Dans une déclaration à Anadolu, al-Ani a relevé « Nous ne serons pas les partenaires d’un gouvernement dirigé par Nouri al-Maliki et nous opterons pour l’alternative de l’opposition ». Et d’ajouter « Le cas échéant nous ne ferons pas partie du gouvernement », invitant la coalition de l’Etat de droit à désigner un candidat accepté par les formations politiques.
« Al-Maliki a épuisé l’occasion que lui a été donnée durant huit ans de pouvoir et ce n’est pas convenable de lui accorder un troisième mandat », a-t-il estimé.

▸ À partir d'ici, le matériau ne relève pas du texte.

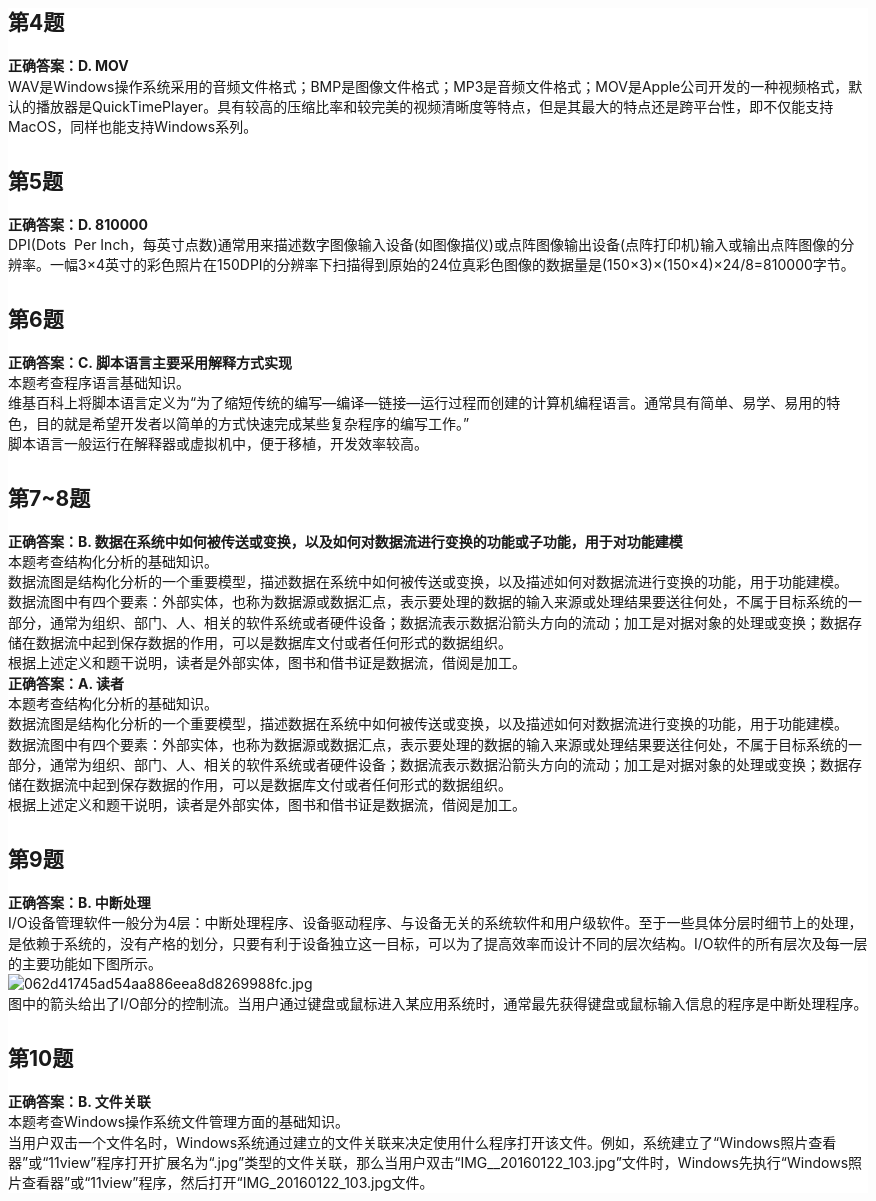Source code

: 
## 第4题 ##

**正确答案：D. MOV**  
WAV是Windows操作系统采用的音频文件格式；BMP是图像文件格式；MP3是音频文件格式；MOV是Apple公司开发的一种视频格式，默认的播放器是QuickTimePlayer。具有较高的压缩比率和较完美的视频清晰度等特点，但是其最大的特点还是跨平台性，即不仅能支持MacOS，同样也能支持Windows系列。  


## 第5题 ##

**正确答案：D. 810000**  
DPI(Dots  Per Inch，每英寸点数)通常用来描述数字图像输入设备(如图像描仪)或点阵图像输出设备(点阵打印机)输入或输出点阵图像的分辨率。一幅3×4英寸的彩色照片在150DPI的分辨率下扫描得到原始的24位真彩色图像的数据量是(150×3)×(150×4)×24/8=810000字节。  


## 第6题 ##

**正确答案：C. 脚本语言主要采用解释方式实现**  
本题考查程序语言基础知识。  
维基百科上将脚本语言定义为“为了缩短传统的编写—编译—链接—运行过程而创建的计算机编程语言。通常具有简单、易学、易用的特色，目的就是希望开发者以简单的方式快速完成某些复杂程序的编写工作。”  
脚本语言一般运行在解释器或虚拟机中，便于移植，开发效率较高。  


## 第7~8题 ##

**正确答案：B. 数据在系统中如何被传送或变换，以及如何对数据流进行变换的功能或子功能，用于对功能建模**  
本题考查结构化分析的基础知识。  
数据流图是结构化分析的一个重要模型，描述数据在系统中如何被传送或变换，以及描述如何对数据流进行变换的功能，用于功能建模。  
数据流图中有四个要素：外部实体，也称为数据源或数据汇点，表示要处理的数据的输入来源或处理结果要送往何处，不属于目标系统的一部分，通常为组织、部门、人、相关的软件系统或者硬件设备；数据流表示数据沿箭头方向的流动；加工是对据对象的处理或变换；数据存储在数据流中起到保存数据的作用，可以是数据库文付或者任何形式的数据组织。  
根据上述定义和题干说明，读者是外部实体，图书和借书证是数据流，借阅是加工。  
**正确答案：A. 读者**  
本题考查结构化分析的基础知识。  
数据流图是结构化分析的一个重要模型，描述数据在系统中如何被传送或变换，以及描述如何对数据流进行变换的功能，用于功能建模。  
数据流图中有四个要素：外部实体，也称为数据源或数据汇点，表示要处理的数据的输入来源或处理结果要送往何处，不属于目标系统的一部分，通常为组织、部门、人、相关的软件系统或者硬件设备；数据流表示数据沿箭头方向的流动；加工是对据对象的处理或变换；数据存储在数据流中起到保存数据的作用，可以是数据库文付或者任何形式的数据组织。  
根据上述定义和题干说明，读者是外部实体，图书和借书证是数据流，借阅是加工。  


## 第9题 ##

**正确答案：B. 中断处理**  
I/O设备管理软件一般分为4层：中断处理程序、设备驱动程序、与设备无关的系统软件和用户级软件。至于一些具体分层时细节上的处理，是依赖于系统的，没有产格的划分，只要有利于设备独立这一目标，可以为了提高效率而设计不同的层次结构。I/O软件的所有层次及每一层的主要功能如下图所示。  
![062d41745ad54aa886eea8d8269988fc.jpg][]  
图中的箭头给出了I/O部分的控制流。当用户通过键盘或鼠标进入某应用系统时，通常最先获得键盘或鼠标输入信息的程序是中断处理程序。  


## 第10题 ##

**正确答案：B. 文件关联**  
本题考查Windows操作系统文件管理方面的基础知识。  
当用户双击一个文件名时，Windows系统通过建立的文件关联来决定使用什么程序打开该文件。例如，系统建立了“Windows照片查看器”或“11view”程序打开扩展名为“.jpg”类型的文件关联，那么当用户双击“IMG\_\_20160122\_103.jpg”文件时，Windows先执行“Windows照片查看器”或“11view”程序，然后打开“IMG\_20160122\_103.jpg文件。  


[062d41745ad54aa886eea8d8269988fc.jpg]: https://www.xkxxkx.cn/file/exam/software/网络工程师/综合知识/第9题/062d41745ad54aa886eea8d8269988fc.jpg
[5319e2c1254e4ae091fbe9dda78b3ea5.jpg]: https://www.xkxxkx.cn/file/exam/software/网络工程师/综合知识/第14题/5319e2c1254e4ae091fbe9dda78b3ea5.jpg
[0ae66988657b46d4ba39ee21d03ac409.jpg]: https://www.xkxxkx.cn/file/exam/software/网络工程师/综合知识/第15题/0ae66988657b46d4ba39ee21d03ac409.jpg
[9d86b7b4758c4868929beb50dd05f037.jpg]: https://www.xkxxkx.cn/file/exam/software/网络工程师/综合知识/第19题/9d86b7b4758c4868929beb50dd05f037.jpg
[dc864665123c4874b9f3db3acd4f0bf6.jpg]: https://www.xkxxkx.cn/file/exam/software/网络工程师/综合知识/第20题/dc864665123c4874b9f3db3acd4f0bf6.jpg
[ec410661e1334a7d8744b438bf0c1cf0.jpg]: https://www.xkxxkx.cn/file/exam/software/网络工程师/综合知识/第56题/ec410661e1334a7d8744b438bf0c1cf0.jpg
[2d3c35a79cf04321a6b4e2bfb7cf11d7.jpg]: https://www.xkxxkx.cn/file/exam/software/网络工程师/综合知识/第59题/2d3c35a79cf04321a6b4e2bfb7cf11d7.jpg
[6b90de6f0c554297bbebafc628fe45a4.jpg]: https://www.xkxxkx.cn/file/exam/software/网络工程师/综合知识/第61题/6b90de6f0c554297bbebafc628fe45a4.jpg
[849a8333cdbe48669d8fd2b528ae3a0c.jpg]: https://www.xkxxkx.cn/file/exam/software/网络工程师/综合知识/第62题/849a8333cdbe48669d8fd2b528ae3a0c.jpg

Fort de 53 sièges sur les 328 au Parlement, le bloc de l’Union des forces nationales regroupe la majorité des forces politiques sunnites, notamment «Mutahudoun» d’Osama al-Nujaifi, « Al-Arabiya » de Salah al-Matlaq, «Diyala hawiyatouna» et quelques députés indépendants.
Les forces irakiennes chiites, sunnites et kurdes ne sont pas parvenues à s’accorder sur la nomination des trois présidents (Etat, Parlement et gouvernement) à cause de l’obstination d’al-Maliki à briguer un troisième mandat.

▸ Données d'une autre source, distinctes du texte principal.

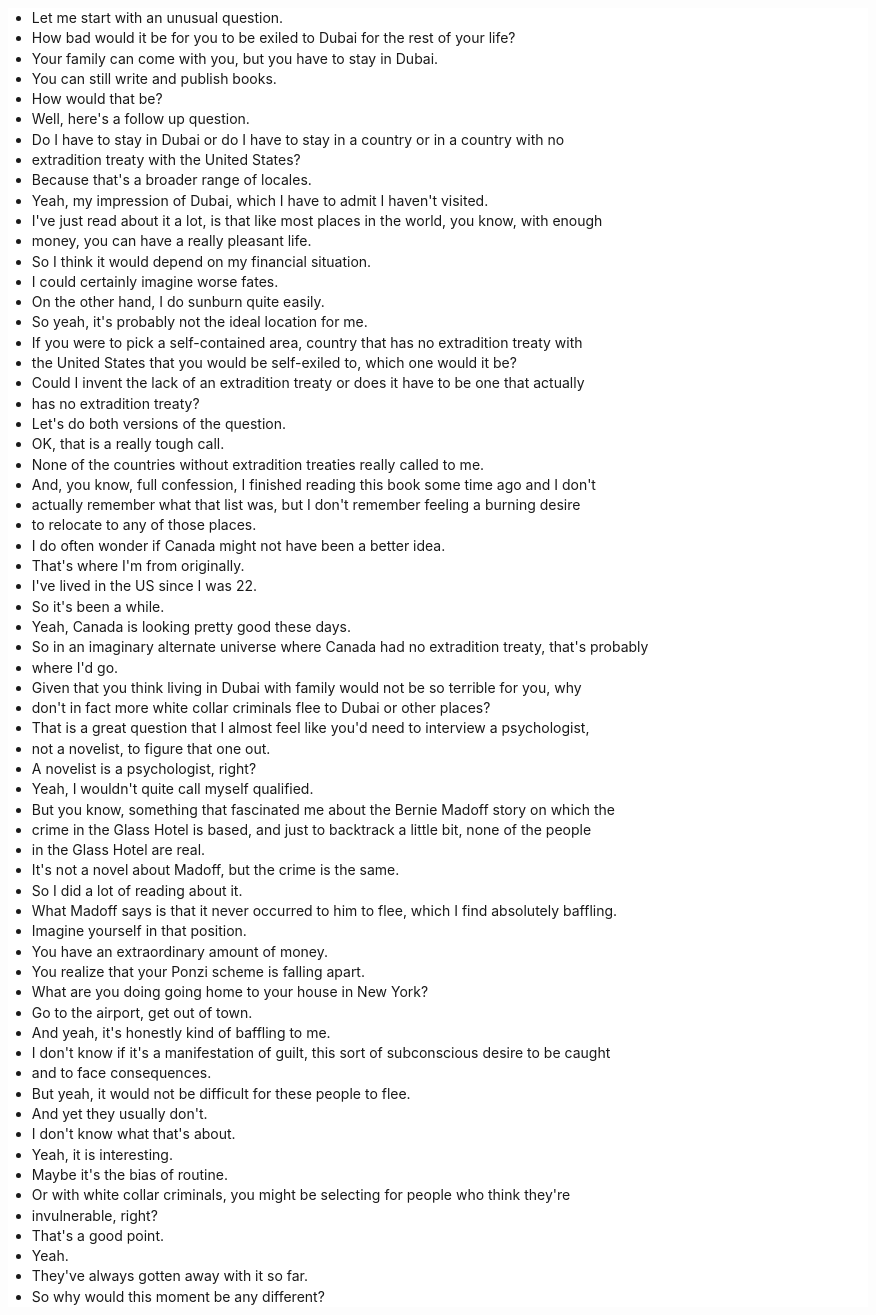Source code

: *  Let me start with an unusual question.
*  How bad would it be for you to be exiled to Dubai for the rest of your life?
*  Your family can come with you, but you have to stay in Dubai.
*  You can still write and publish books.
*  How would that be?
*  Well, here's a follow up question.
*  Do I have to stay in Dubai or do I have to stay in a country or in a country with no
*  extradition treaty with the United States?
*  Because that's a broader range of locales.
*  Yeah, my impression of Dubai, which I have to admit I haven't visited.
*  I've just read about it a lot, is that like most places in the world, you know, with enough
*  money, you can have a really pleasant life.
*  So I think it would depend on my financial situation.
*  I could certainly imagine worse fates.
*  On the other hand, I do sunburn quite easily.
*  So yeah, it's probably not the ideal location for me.
*  If you were to pick a self-contained area, country that has no extradition treaty with
*  the United States that you would be self-exiled to, which one would it be?
*  Could I invent the lack of an extradition treaty or does it have to be one that actually
*  has no extradition treaty?
*  Let's do both versions of the question.
*  OK, that is a really tough call.
*  None of the countries without extradition treaties really called to me.
*  And, you know, full confession, I finished reading this book some time ago and I don't
*  actually remember what that list was, but I don't remember feeling a burning desire
*  to relocate to any of those places.
*  I do often wonder if Canada might not have been a better idea.
*  That's where I'm from originally.
*  I've lived in the US since I was 22.
*  So it's been a while.
*  Yeah, Canada is looking pretty good these days.
*  So in an imaginary alternate universe where Canada had no extradition treaty, that's probably
*  where I'd go.
*  Given that you think living in Dubai with family would not be so terrible for you, why
*  don't in fact more white collar criminals flee to Dubai or other places?
*  That is a great question that I almost feel like you'd need to interview a psychologist,
*  not a novelist, to figure that one out.
*  A novelist is a psychologist, right?
*  Yeah, I wouldn't quite call myself qualified.
*  But you know, something that fascinated me about the Bernie Madoff story on which the
*  crime in the Glass Hotel is based, and just to backtrack a little bit, none of the people
*  in the Glass Hotel are real.
*  It's not a novel about Madoff, but the crime is the same.
*  So I did a lot of reading about it.
*  What Madoff says is that it never occurred to him to flee, which I find absolutely baffling.
*  Imagine yourself in that position.
*  You have an extraordinary amount of money.
*  You realize that your Ponzi scheme is falling apart.
*  What are you doing going home to your house in New York?
*  Go to the airport, get out of town.
*  And yeah, it's honestly kind of baffling to me.
*  I don't know if it's a manifestation of guilt, this sort of subconscious desire to be caught
*  and to face consequences.
*  But yeah, it would not be difficult for these people to flee.
*  And yet they usually don't.
*  I don't know what that's about.
*  Yeah, it is interesting.
*  Maybe it's the bias of routine.
*  Or with white collar criminals, you might be selecting for people who think they're
*  invulnerable, right?
*  That's a good point.
*  Yeah.
*  They've always gotten away with it so far.
*  So why would this moment be any different?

La majorité des forces politiques irakiennes refuse la candidature d’al-Maliki à cause de «l’échec» de ses politiques sécuritaires et plus généralement celles des huit années de pouvoir, alors que lui, il déplore le blocage des plans du gouvernement durant son mandat.
Les résultats des élections législatives irakiennes ont placé en tête les trois principales listes chiites, à savoir «L’Etat de droit» de Nouri al-Maliki, avec 96 sièges, le Bloc « des Libres » de Moqtada al-Sadr qui a remporté 34 sièges et le bloc «Le Citoyen» d’Ammar al-Hakim avec 31 sièges, soit 161 sièges du Parlement irakien qui compte 328 sièges.
La formation d’un gouvernement et la nomination du Premier ministre irakien nécessite le soutien de 165 députés des 328 élus pour garantir la majorité au candidat au poste de chef du gouvernement.